«Aquí arribó sin ruido, como hecho de nuevo
El de muy señor mío, con sangre fría de hierro
Óscar Javier Campeador, el de gesto tan serio
Al que en estas palabras, yo querer encierro»
Solo el más atrevido, y a la vez oráculo juglar, cantaría las glorias hace dos veranos de lo acaecido con el jugador charro. No es mi cometido empezar a narrar las múltiples victorias que este jugador nos ha dado, pero sí me permito encumbrarle, como si de El Cid se tratará, dotándole de un nuevo linaje. Es el guerrero del gol, el más valeroso de los soldados, y en la danza de las patadas no se le iguala otro hidalgo.

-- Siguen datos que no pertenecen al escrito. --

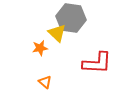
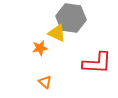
yellow triangle: rotated 18 degrees counterclockwise
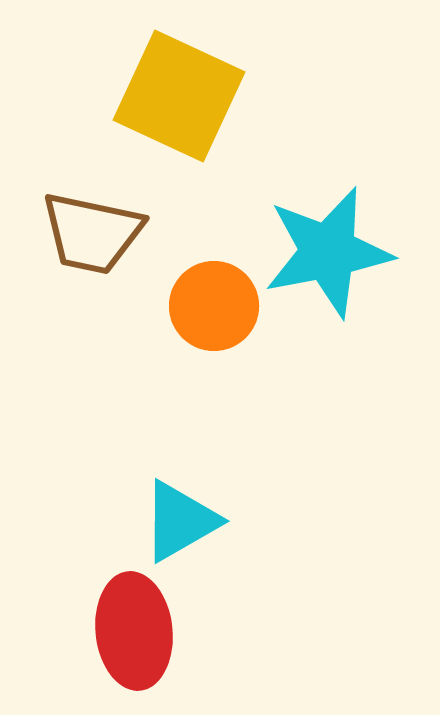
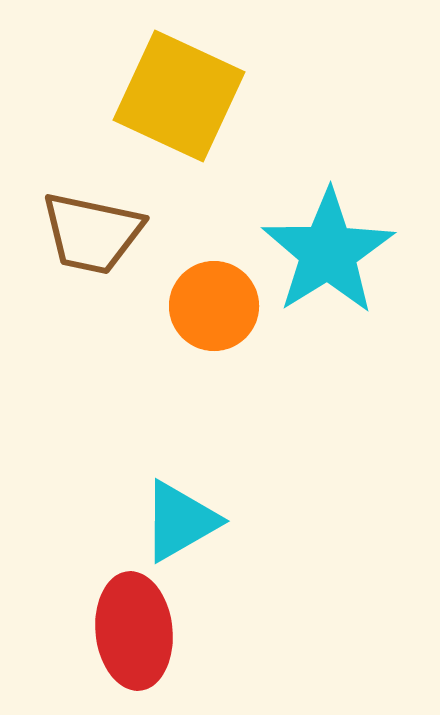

Siete goles como siete soles ya ha enfilado, convirtiendo en delicias los pases que sus compañeros le han dado. Tampoco él es egoísta con el cuero, que tras levantar la vista y los pies del suelo, a sus compañeros enfrenta cara a cara con el portero. Y más sin dudar todos sabemos, que aun de hablar no cansamos, que si el que en buena hora ciñó contrato, en divertirse y jugar no ocupa el campo, mal tiempo en ocio habremos gastado.
Su honor ya distinguido y, a la vez, enjuiciado, a las puertas de Europa dos veces ya ha llamado: una como hidalgo pucelano, para que a su equipo allí abran paso, y otra sin quererlo, en Inglaterra, donde de él ya se ha hablado. Nos vino desde tierra Helena, para regresar a su tierra, y no queremos otra vez perderlo, ni tampoco mal venderlo. Porque tú, Óscar, caballero legendario, nos das placer, nos subes al estadio y antes de que se pueda el agua convertir en estaño, con ganas y fervor como aficionados, levantaremos y confrontaremos las manos.